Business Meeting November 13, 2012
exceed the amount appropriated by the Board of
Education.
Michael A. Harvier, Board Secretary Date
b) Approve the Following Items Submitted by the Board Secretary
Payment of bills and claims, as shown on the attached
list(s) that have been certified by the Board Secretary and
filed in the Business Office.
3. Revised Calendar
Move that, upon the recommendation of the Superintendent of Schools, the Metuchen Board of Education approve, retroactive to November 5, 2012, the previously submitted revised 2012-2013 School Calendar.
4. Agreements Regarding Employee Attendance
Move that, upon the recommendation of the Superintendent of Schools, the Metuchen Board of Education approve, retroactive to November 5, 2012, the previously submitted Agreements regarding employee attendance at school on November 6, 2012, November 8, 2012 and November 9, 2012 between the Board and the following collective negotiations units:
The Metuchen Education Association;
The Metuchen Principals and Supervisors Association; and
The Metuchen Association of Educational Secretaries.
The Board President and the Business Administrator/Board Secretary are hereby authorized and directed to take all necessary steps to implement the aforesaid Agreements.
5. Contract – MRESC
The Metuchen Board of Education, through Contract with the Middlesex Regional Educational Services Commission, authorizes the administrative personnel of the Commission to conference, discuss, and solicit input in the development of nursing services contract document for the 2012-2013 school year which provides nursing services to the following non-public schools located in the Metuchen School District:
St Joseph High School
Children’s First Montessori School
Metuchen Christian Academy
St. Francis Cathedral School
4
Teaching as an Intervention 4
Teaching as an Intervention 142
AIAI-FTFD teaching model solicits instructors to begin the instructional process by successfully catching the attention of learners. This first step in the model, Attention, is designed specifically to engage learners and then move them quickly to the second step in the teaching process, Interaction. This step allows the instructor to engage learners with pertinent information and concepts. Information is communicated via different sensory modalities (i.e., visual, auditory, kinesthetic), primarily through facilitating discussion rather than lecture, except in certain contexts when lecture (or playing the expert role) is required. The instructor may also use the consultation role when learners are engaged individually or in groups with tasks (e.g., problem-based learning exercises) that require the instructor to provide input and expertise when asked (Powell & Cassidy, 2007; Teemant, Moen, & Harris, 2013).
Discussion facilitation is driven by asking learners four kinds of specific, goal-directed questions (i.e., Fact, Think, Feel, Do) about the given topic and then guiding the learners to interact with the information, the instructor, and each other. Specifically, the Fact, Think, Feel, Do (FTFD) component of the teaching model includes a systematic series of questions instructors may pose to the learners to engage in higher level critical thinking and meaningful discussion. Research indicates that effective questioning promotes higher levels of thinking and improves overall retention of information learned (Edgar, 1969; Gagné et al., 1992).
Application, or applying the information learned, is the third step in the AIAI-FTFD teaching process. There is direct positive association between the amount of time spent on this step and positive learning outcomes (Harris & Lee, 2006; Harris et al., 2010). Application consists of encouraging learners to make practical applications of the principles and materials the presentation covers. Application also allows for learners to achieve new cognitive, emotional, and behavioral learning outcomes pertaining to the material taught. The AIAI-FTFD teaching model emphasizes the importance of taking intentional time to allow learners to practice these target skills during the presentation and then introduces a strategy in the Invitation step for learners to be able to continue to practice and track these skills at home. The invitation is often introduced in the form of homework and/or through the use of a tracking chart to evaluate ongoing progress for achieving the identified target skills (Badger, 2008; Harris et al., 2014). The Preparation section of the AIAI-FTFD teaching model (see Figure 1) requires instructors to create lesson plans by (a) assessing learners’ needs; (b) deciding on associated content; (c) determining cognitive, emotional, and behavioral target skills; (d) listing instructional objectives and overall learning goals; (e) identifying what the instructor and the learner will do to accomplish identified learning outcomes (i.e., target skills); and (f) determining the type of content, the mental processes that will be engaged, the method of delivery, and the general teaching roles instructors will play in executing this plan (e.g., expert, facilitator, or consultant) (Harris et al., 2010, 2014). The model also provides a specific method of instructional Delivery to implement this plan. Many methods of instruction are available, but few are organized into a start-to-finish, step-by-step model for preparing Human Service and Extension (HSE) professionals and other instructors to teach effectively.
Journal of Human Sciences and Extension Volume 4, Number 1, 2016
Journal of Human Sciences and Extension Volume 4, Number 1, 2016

━━━━━━━━━━

## Exercise brief
In the entries above, one line contains "St Joseph High School" and another contains "Teaching as an Intervention 142". Reproduce exactly those two lines and the lines between them, nothing else.

## Response area
St Joseph High School
Children’s First Montessori School
Metuchen Christian Academy
St. Francis Cathedral School
4
Teaching as an Intervention 4
Teaching as an Intervention 142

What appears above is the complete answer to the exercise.